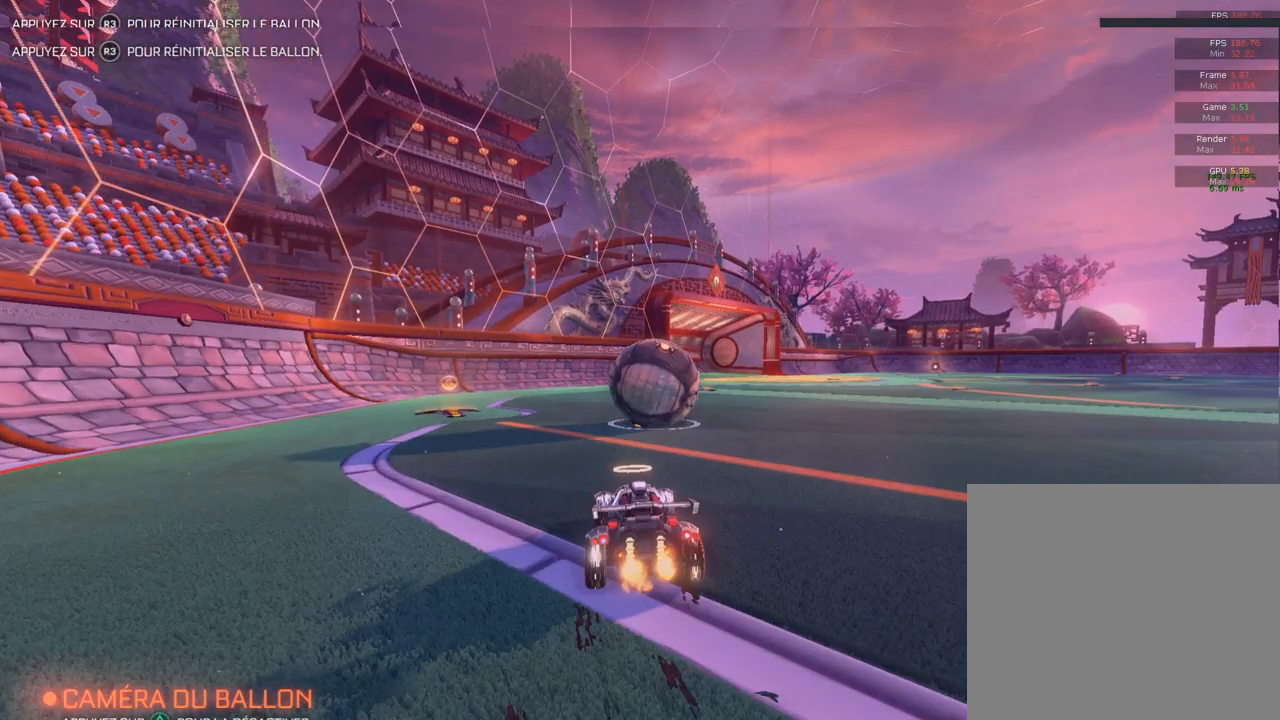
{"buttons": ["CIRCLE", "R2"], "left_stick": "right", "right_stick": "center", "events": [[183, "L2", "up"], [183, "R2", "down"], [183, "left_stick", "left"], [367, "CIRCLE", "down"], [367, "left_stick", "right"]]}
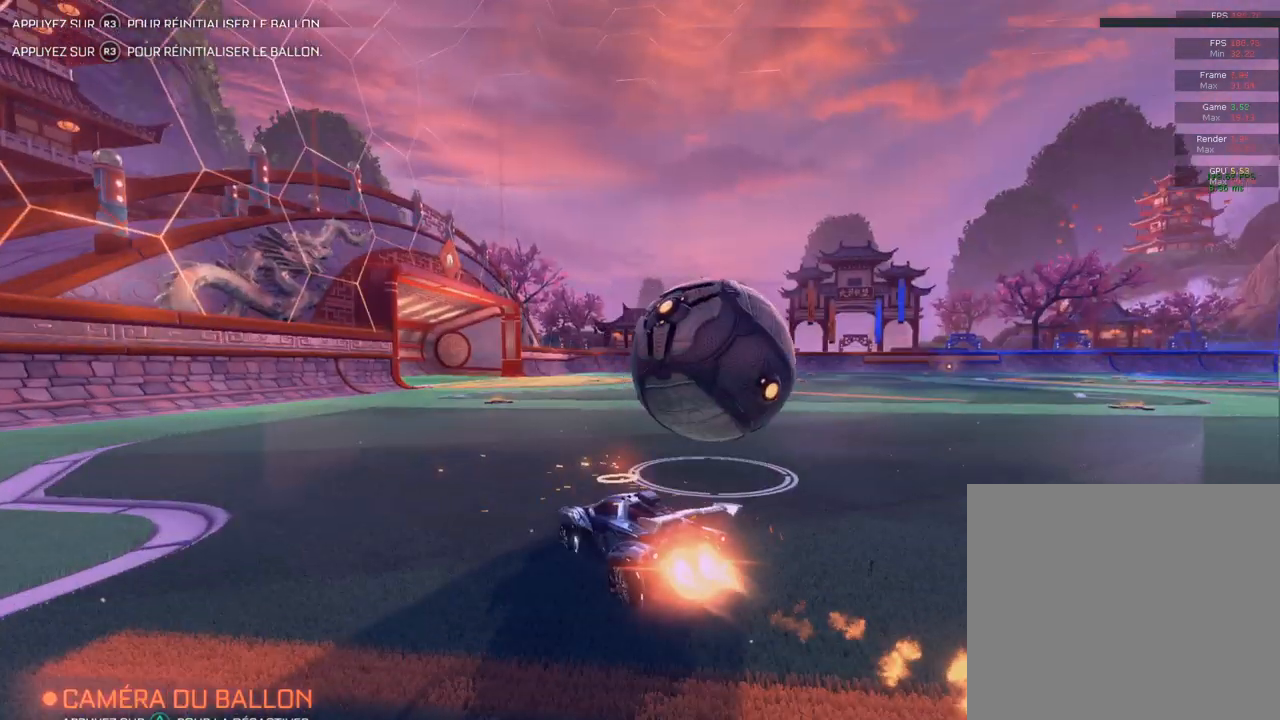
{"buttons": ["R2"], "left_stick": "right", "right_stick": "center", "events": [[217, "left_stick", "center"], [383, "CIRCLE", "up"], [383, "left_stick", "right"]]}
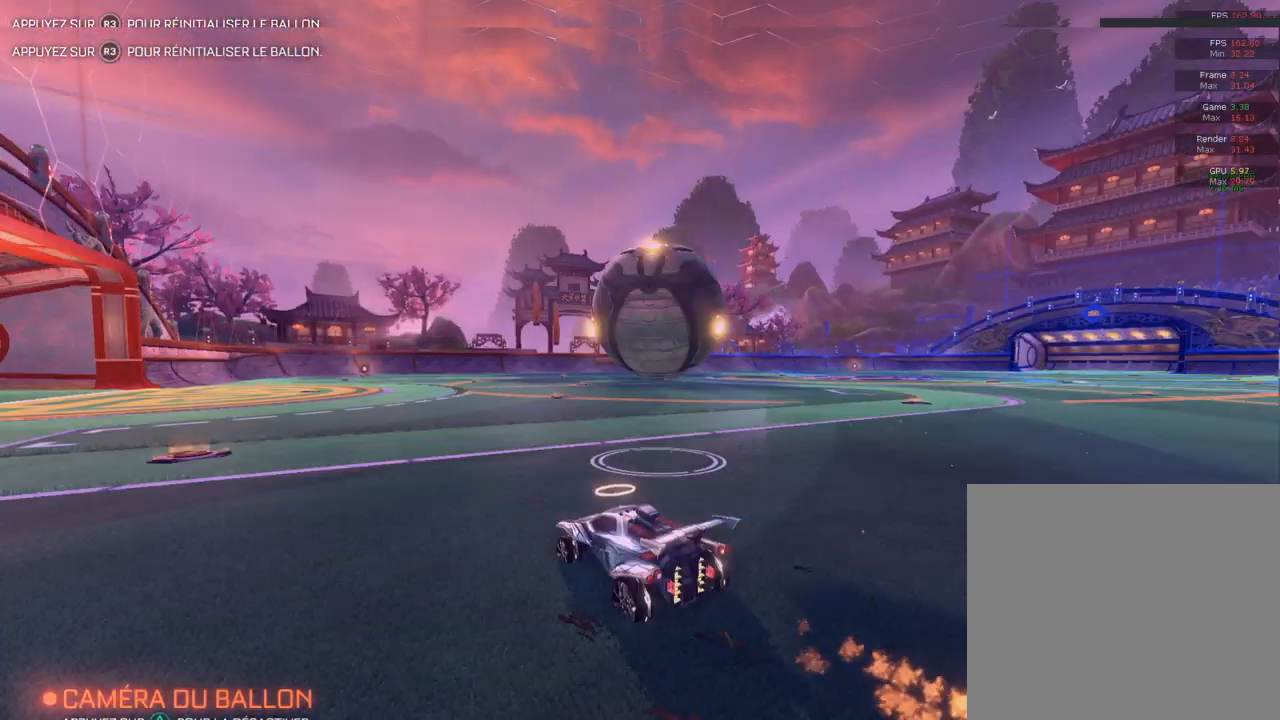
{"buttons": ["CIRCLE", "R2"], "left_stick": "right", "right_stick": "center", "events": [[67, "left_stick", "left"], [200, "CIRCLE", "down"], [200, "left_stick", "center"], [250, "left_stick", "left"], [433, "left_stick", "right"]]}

> [What is required] Return the full material word for word. Do not include the pictures.

> [Output for this exercise]
{"buttons": ["CIRCLE", "R2"], "left_stick": "right", "right_stick": "center", "events": [[183, "L2", "up"], [183, "R2", "down"], [183, "left_stick", "left"], [367, "CIRCLE", "down"], [367, "left_stick", "right"]]}
{"buttons": ["R2"], "left_stick": "right", "right_stick": "center", "events": [[217, "left_stick", "center"], [383, "CIRCLE", "up"], [383, "left_stick", "right"]]}
{"buttons": ["CIRCLE", "R2"], "left_stick": "right", "right_stick": "center", "events": [[67, "left_stick", "left"], [200, "CIRCLE", "down"], [200, "left_stick", "center"], [250, "left_stick", "left"], [433, "left_stick", "right"]]}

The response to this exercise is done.